Даже сейчас, когда их согревали жаркие солнечные лучи и обвивала Невероятно Смертоносная Гадюка, детей пробрала холодная дрожь при последних словах негодяя. Все замолчали, наблюдая, как приближаются островитяне вместе с козами и с Ишмаэлем на буксире, что означало «козы тащили на санях Ишмаэля, восседавшего в своём кресле точно король, ноги его, как всегда, покоились в комьях глины, а кудрявая борода развевалась по ветру». По мере приближения поселенцев и коз стало видно, что на буксире козы тащат ещё кое-что, и помещалось это на санях позади кресла. Это была огромная и нарядная птичья клетка, найденная после вчерашнего шторма, и она горела на солнце, точно небольшой костёр.
— Граф Олаф, — произнёс Ишмаэль рокочущим голосом, как только оказался со своим креслом совсем близко. Он поглядел на негодяя с презрением, но и со вниманием, как будто запоминая его лицо.
— Ишмаэль, — произнёс Граф Олаф изменённым голосом.
— Зовите меня Иш, — сказал Ишмаэль.
— Зовите меня Кит Сникет, — сказал Олаф.
— Я никак не буду тебя называть, — прорычал Ишмаэль. — Твоя власть, основанная на коварстве, кончилась, Олаф. — Он нагнулся и быстрым движением сорвал с головы Олафа парик из водорослей. — Мне рассказывали о твоих интригах и маскарадах, мы этого здесь не потерпим. Ты будешь немедленно посажен под замок.
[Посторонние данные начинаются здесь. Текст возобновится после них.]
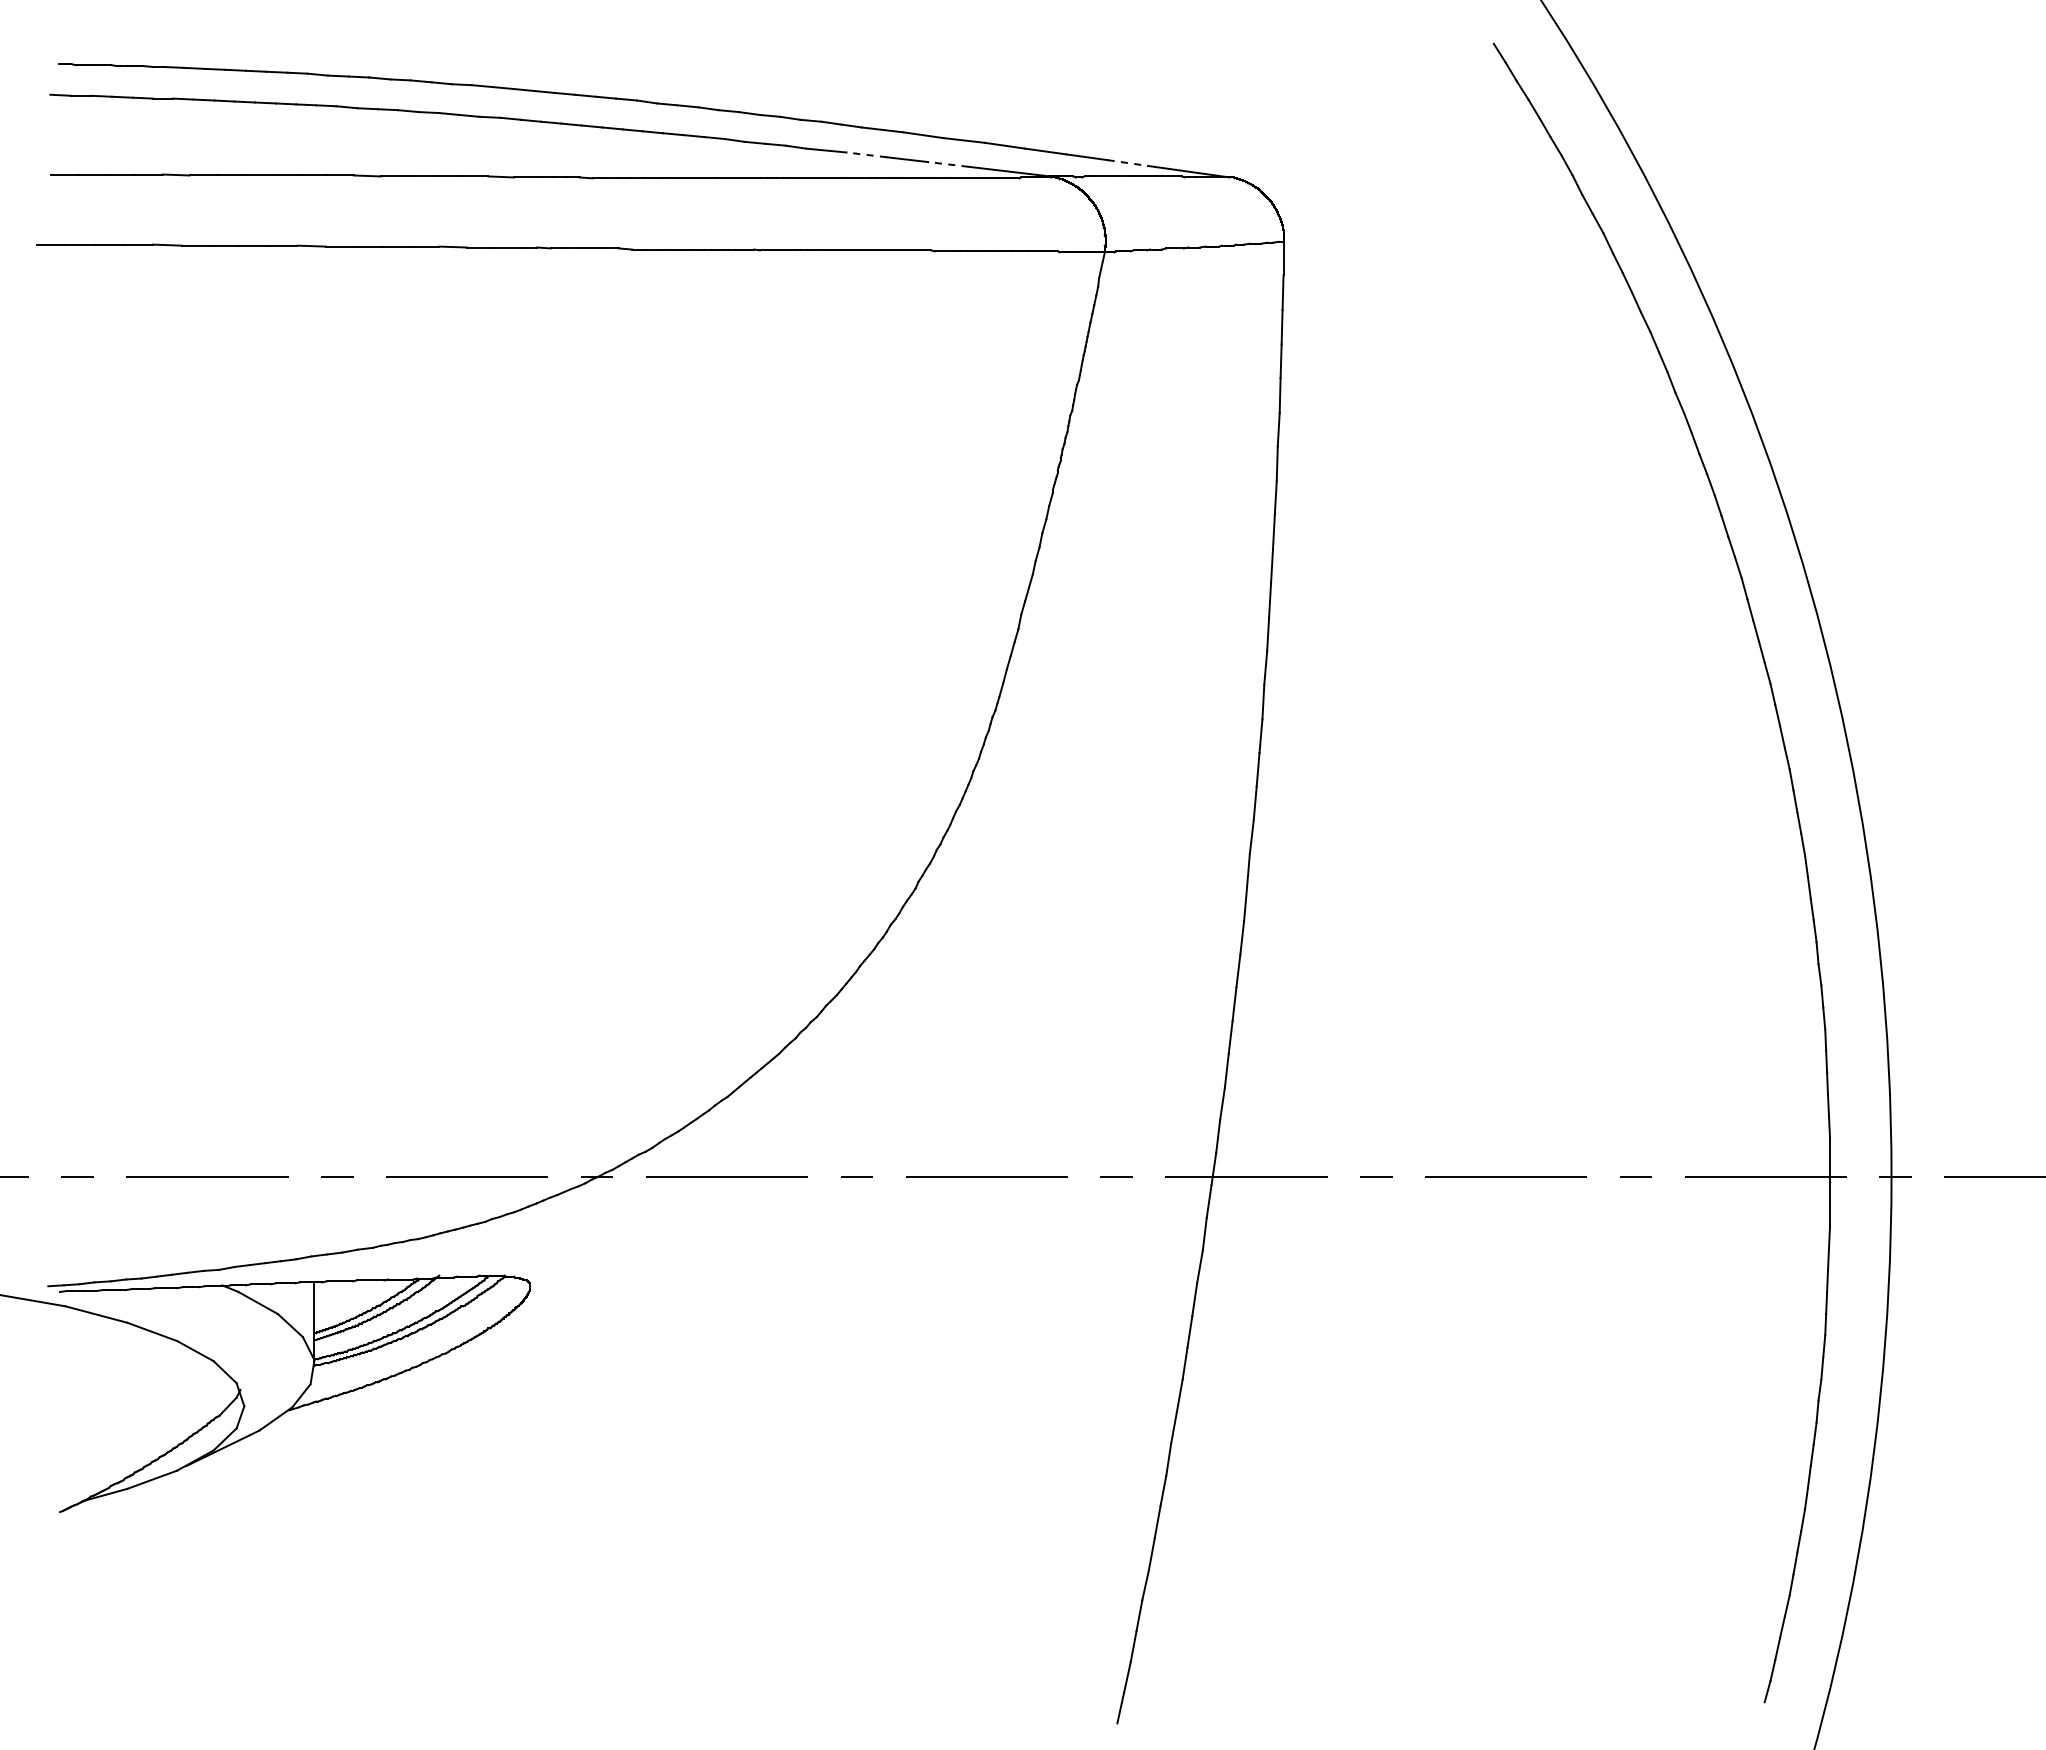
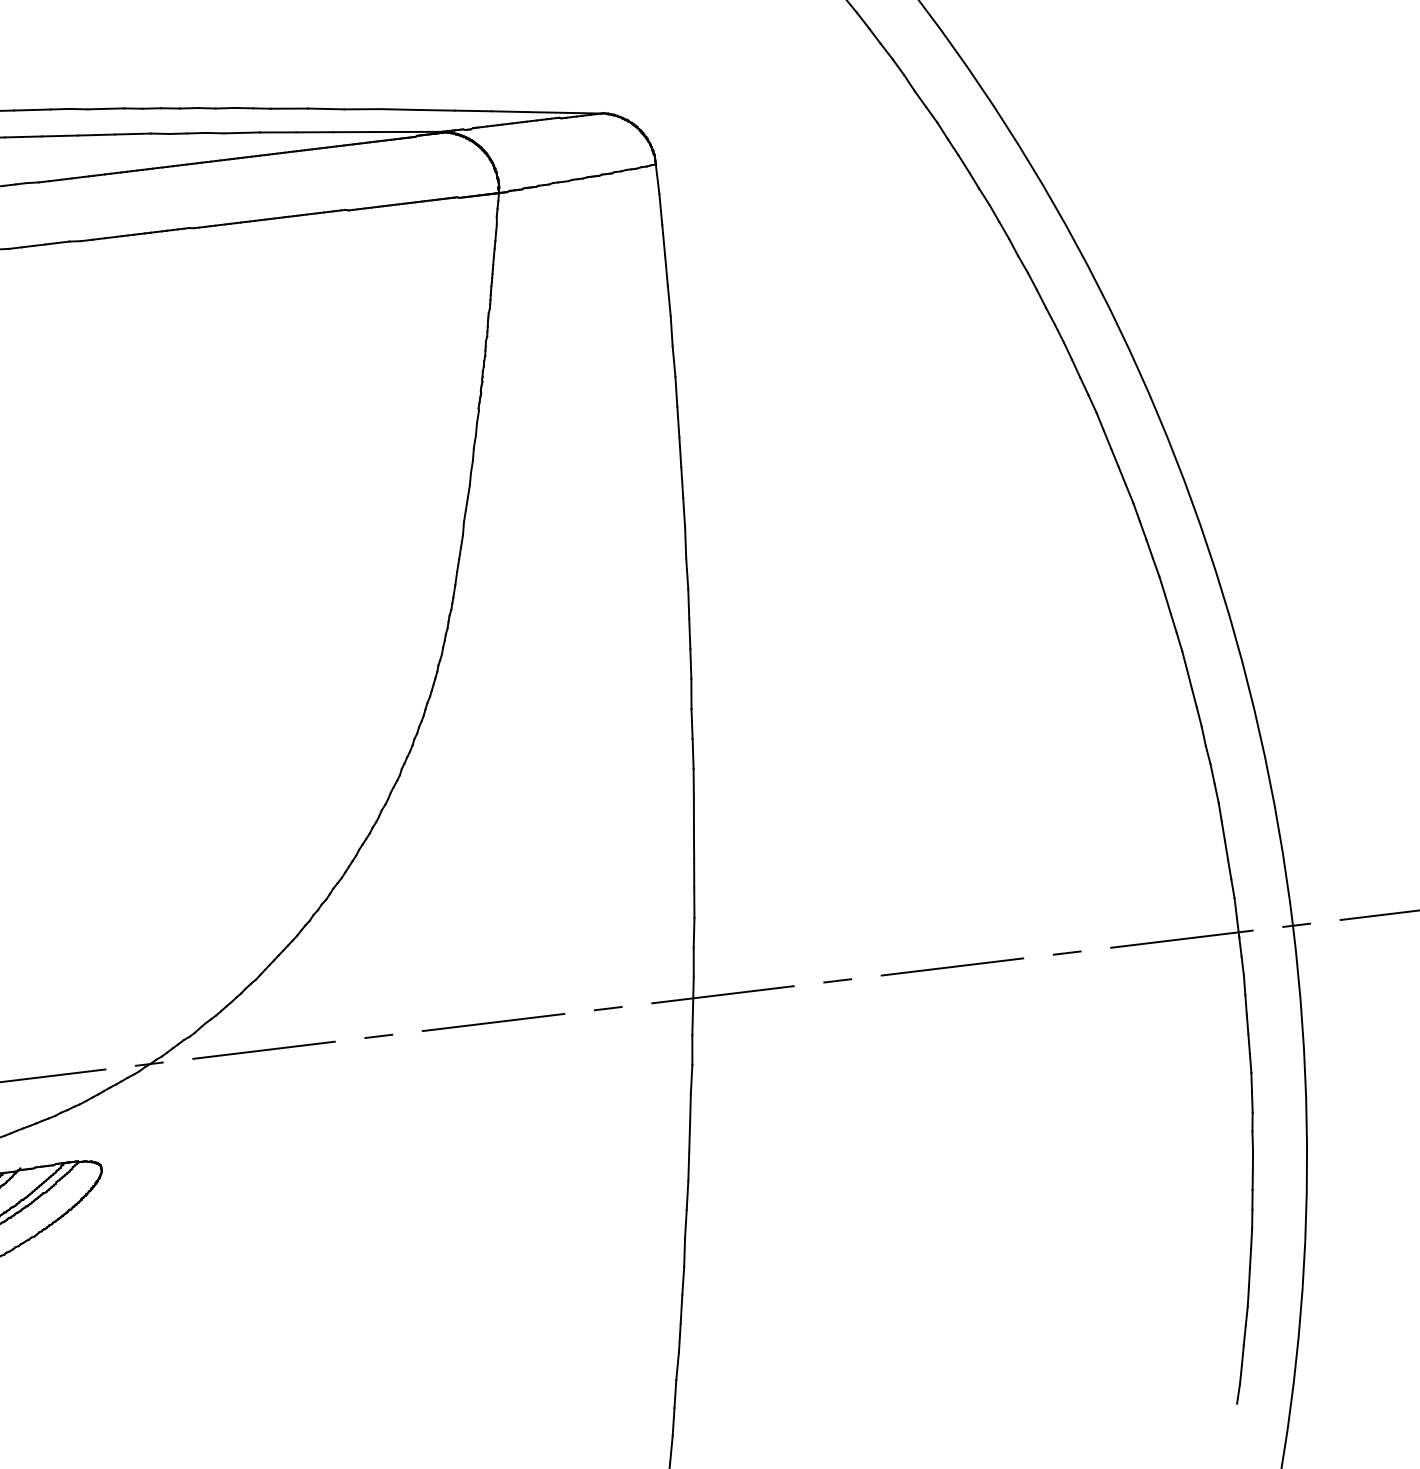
line: (866, 154) -> (278, 132), dashed -> solid
line: (1128, 163) -> (510, 112), dashed -> solid
line: (947, 164) -> (350, 132), dashed -> solid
Тут же Иона и Сейди сняли птичью клетку с саней, поставили её на песок и распахнули дверцу, при этом сурово и многозначительно глядя на Графа Олафа. Повинуясь кивку Ишмаэля, Уэйден и мисс Марлоу шагнули к негодяю, вырвали у него из рук гарпунное ружье и потащили Олафа к птичьей клетке. Бодлеровские сироты переглянулись, не зная, как к этому отнестись. С одной стороны, именно тех слов, которые произнёс Ишмаэль, дети ждали от кого-нибудь всю свою жизнь. Они мечтали, чтобы Олаф был наконец наказан за свои ужасные деяния — от недавнего похищения судьи Штраус до того давнишнего дня, когда он посадил Солнышко в птичью клетку и вывесил из окна башни. С другой стороны, они не были уверены, что Графа Олафа следует запереть в птичью клетку, даже такую большую. Дети не совсем понимали, является ли происходящее сейчас на прибрежной отмели актом правосудия или ещё одним несчастливым событием. На протяжении всех своих злоключений Бодлеры всегда надеялись, что Граф Олаф попадёт наконец в руки властей, что его будут судить и определят ему наказание. Однако члены суда оказались так же продажны и коварны, как сам Олаф, а власти находились далеко-далеко от острова и искали Бодлеров, чтобы предъявить им обвинение в поджоге и убийстве. Трудно сказать, как дети, находясь так далеко от большого мира, относились к тому, что Графа Олафа тащат в птичью клетку. Но, как это часто бывает, отношение к этому троих детей не имело значения, ибо это все равно произошло: Уэйден и мисс Марлоу подтащили упиравшегося негодяя к дверце и впихнули его в клетку. Он зарычал и, обхватив фальшивый признак своей беременности, сгорбился и упёрся лбом в колени, брат с сестрой Беллами захлопнули дверцу и как следует закрыли её на щеколду. Злодей уместился в клетке, хотя еле-еле, и только присмотревшись, вы могли бы разобрать, что этот хаос из рук, ног, волос и жёлто-оранжевой ткани на самом деле человек.